Dense clusters of records can easily dominate visual inspection or downstream calibration even when they add little new geographic information, so this kind of lightweight aggregation is often worth doing early.

Explicit tiling workflows

get_gbif() handles tiling internally, but make_tiles() is available when you want to create GBIF-ready geometry tiles yourself:

tiles <- make_tiles(terra::ext(-20, 40, 0, 60), nsize = 5)
tiles[[1]]

This is mostly useful for custom rgbif workflows or explicit diagnostics of how an extent is being subdivided.

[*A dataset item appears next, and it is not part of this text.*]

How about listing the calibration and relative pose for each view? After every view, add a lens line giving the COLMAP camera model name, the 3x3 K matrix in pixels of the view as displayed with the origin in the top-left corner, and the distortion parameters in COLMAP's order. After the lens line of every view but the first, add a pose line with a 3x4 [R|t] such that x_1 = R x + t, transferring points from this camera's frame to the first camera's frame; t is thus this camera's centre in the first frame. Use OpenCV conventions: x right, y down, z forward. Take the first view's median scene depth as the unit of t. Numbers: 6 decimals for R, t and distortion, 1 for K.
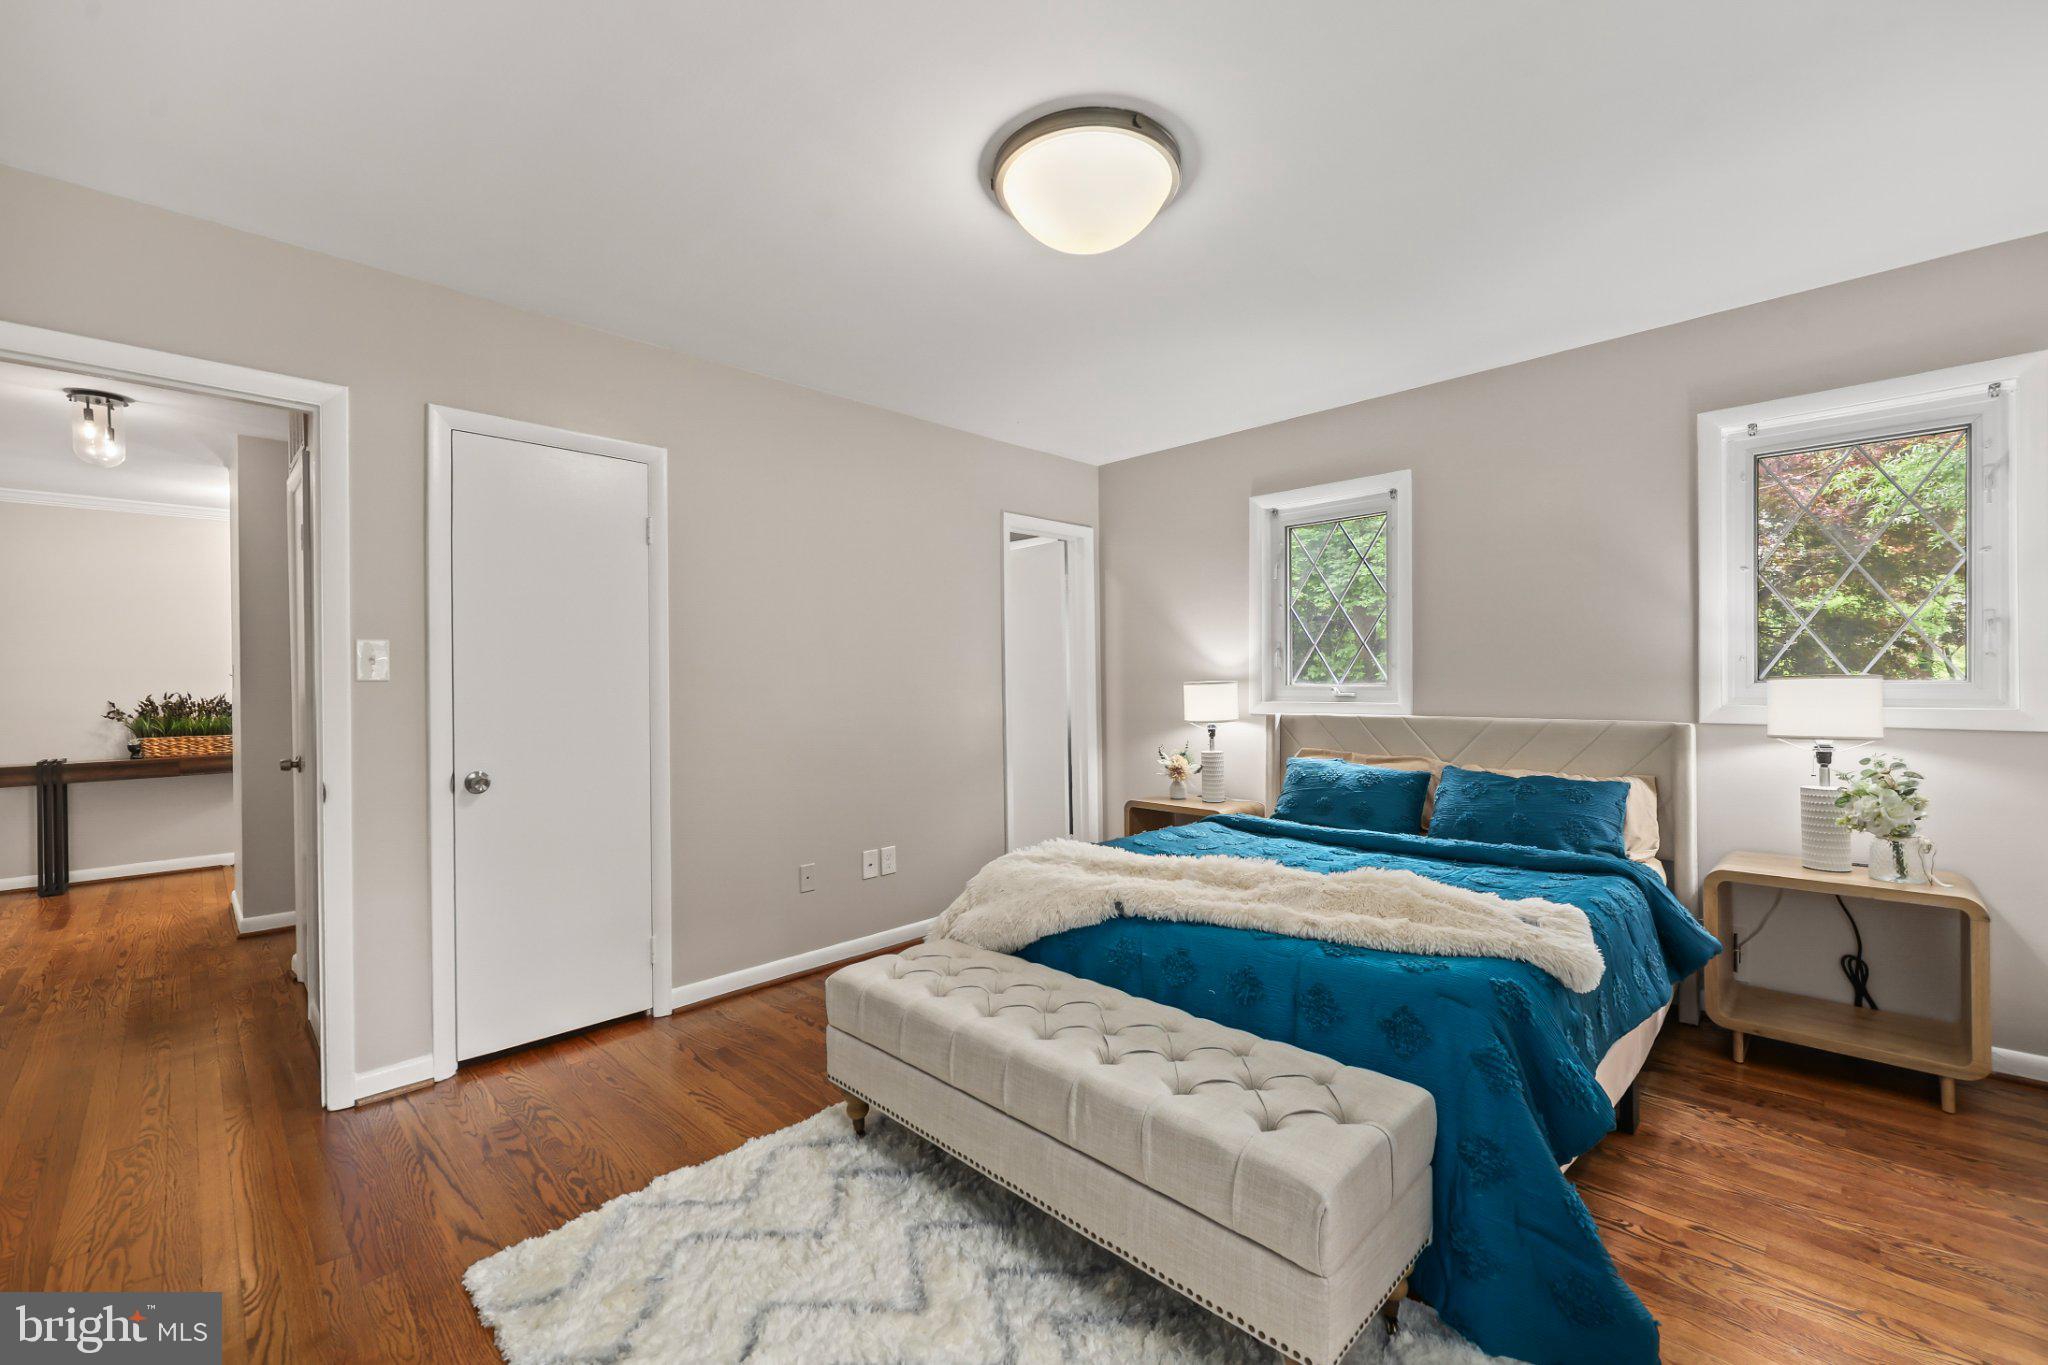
lens RADIAL K [[839.0, 0, 1024.0], [0, 839.0, 682.5], [0, 0, 1]] dist [0.002414, 0.000231]
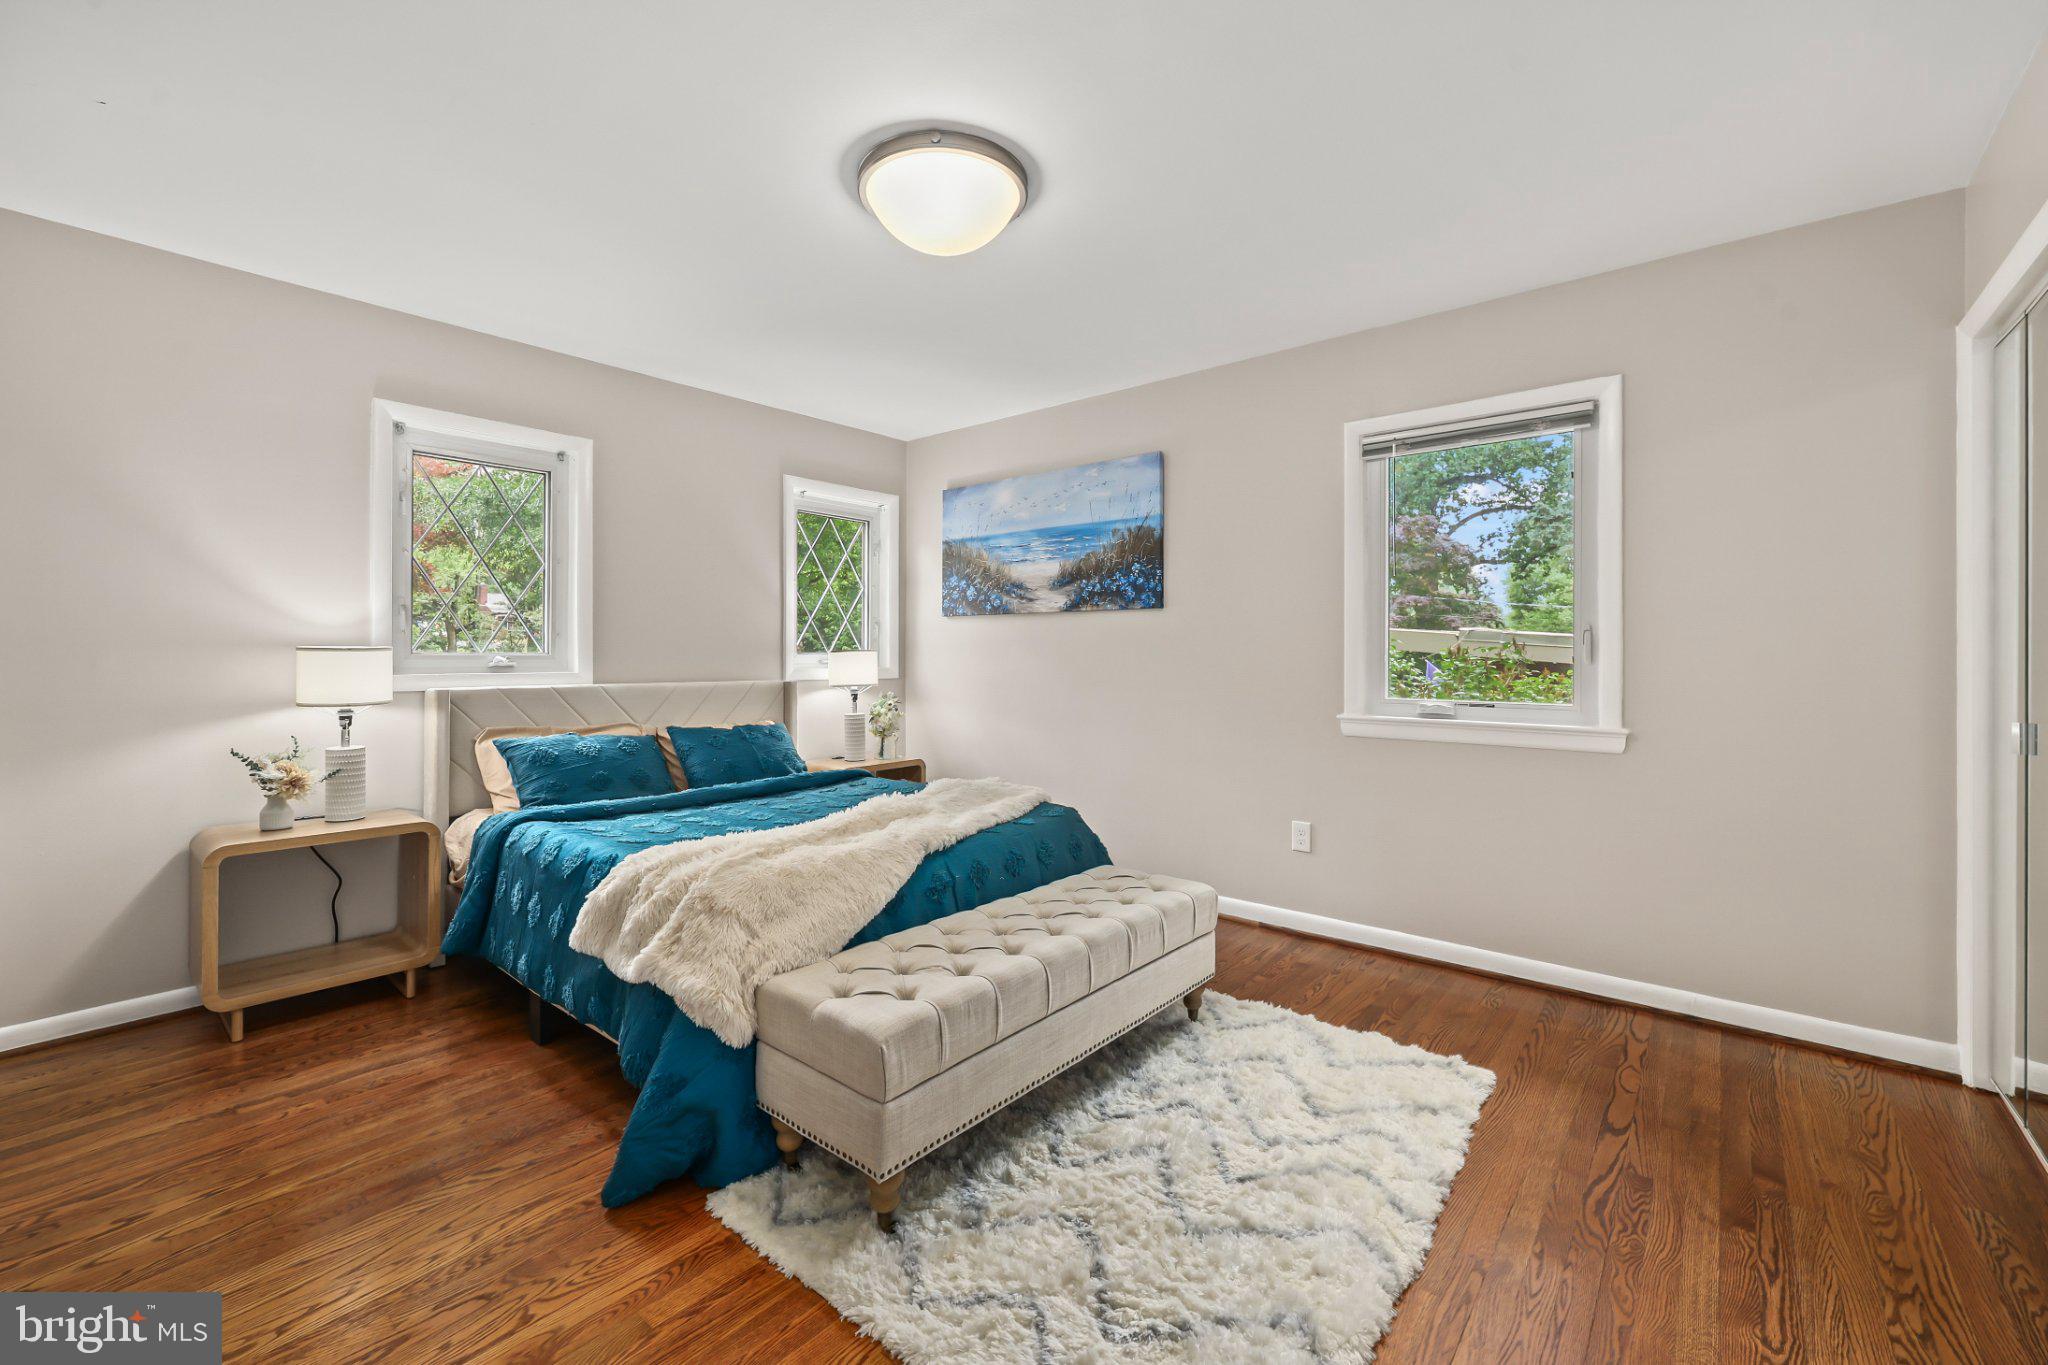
lens RADIAL K [[825.4, 0, 1027.3], [0, 825.4, 673.8], [0, 0, 1]] dist [-0.003366, -0.000201]
pose [[-0.096916, -0.018223, 0.995126, -0.530995], [-0.007165, 0.999819, 0.017611, 0.005008], [-0.995267, -0.005423, -0.097029, 0.523922]]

Reproducible GBIF citation

Once one or more get_gbif() calls have been made, get_doi() can be used to generate a GBIF-derived DOI reference for those records:

doi_url <- get_doi(obs_tiger)
doi_url

This is a small function, but it is scientifically important because it improves traceability and citation of the exact GBIF-derived datasets used in an analysis.

Take-home message

The GBIF-facing side of gbif.range is built around a clear sequence:

  1. inspect the GBIF backbone taxon concept with get_status(),
  2. count likely record volume with get_gbif_count(),
  3. download filtered occurrences with get_gbif(),
  4. optionally thin or aggregate them with obs_filter(),
  5. cite the resulting GBIF-derived datasets with get_doi().

That sequence keeps taxonomic interpretation, record selection, and reproducibility visible before range inference begins.